Spanking isn’t an effective long-term discipline strategy for a number of reasons – one being that it no longer works once your child is bigger and stronger than you. Corporal punishment simply uses shame and pain to punish and deter unwanted behavior instead of dealing with the root cause.

It becomes less useful over time.

Sometimes children simply get acclimated to spankings or decide whatever they’re doing is “worth it.” In those cases, spanking ceases to be a preventative measure. A more useful discipline approach involves learning the reason for the child’s conduct and then talking with them about it in an open, honest way. The aim of punishment is to impose pain or discomfort, whereas the goal of discipline is guidance and education.
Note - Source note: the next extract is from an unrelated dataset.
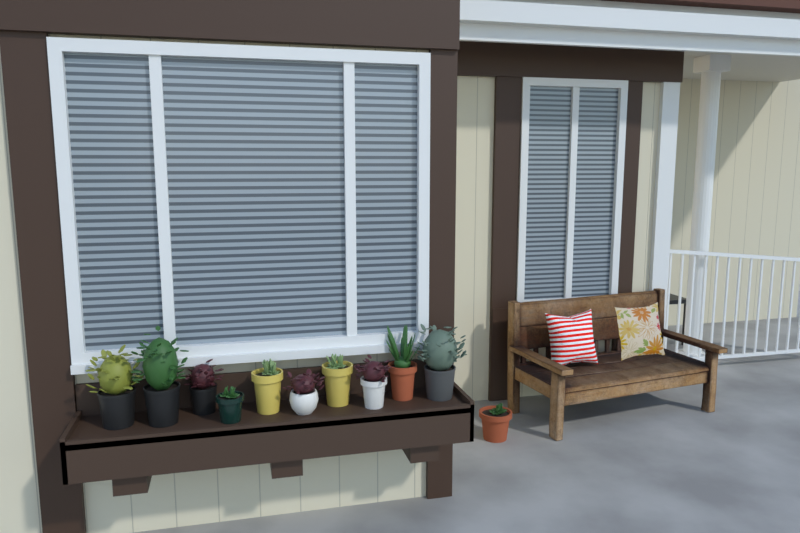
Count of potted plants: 11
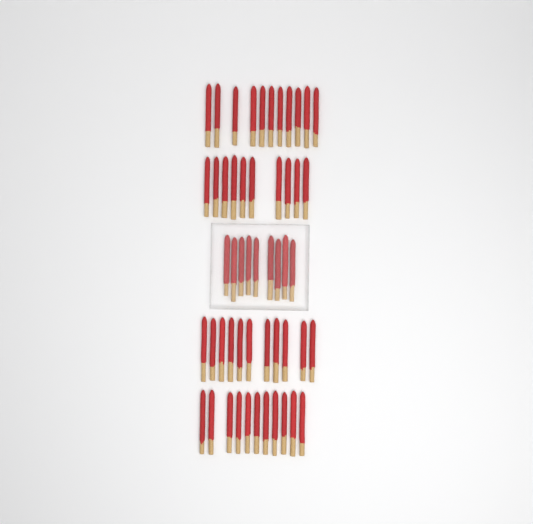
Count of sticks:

Physicians don’t recommend it.

A 2018 survey of pediatricians in the medical journal Pediatrics found that a mere 6% of the doctors surveyed supported the use of spanking. Only 2.5% expected positive outcomes from the use of corporal punishment. 

Other Alternatives to Spanking

There are numerous effective age-appropriate discipline strategies to use instead of spanking throughout your child’s life. Consider strategies that implement negative consequences which support your rules without inflicting pain on your child, like time-outs or revoking privileges.

For instance, if your child makes a mess, a logical consequence is to have them clean it up. This teaches them that their behavior has consequences and sends the message that they need to be respectful of the space. Praising your child when you “catch them” doing something good is an excellent way to encourage positive behavior.

The Bottom Line

The goal of any discipline strategy should be to teach your child new skills that will help them become a reliable, trustworthy adult. Research demonstrates that spanking is not a useful discipline strategy and has numerous (lasting) negative consequences. When deciding which discipline techniques to use, consider what you want your child to learn from you. Techniques like praise reward your child's positive behavior and improve their self-confidence.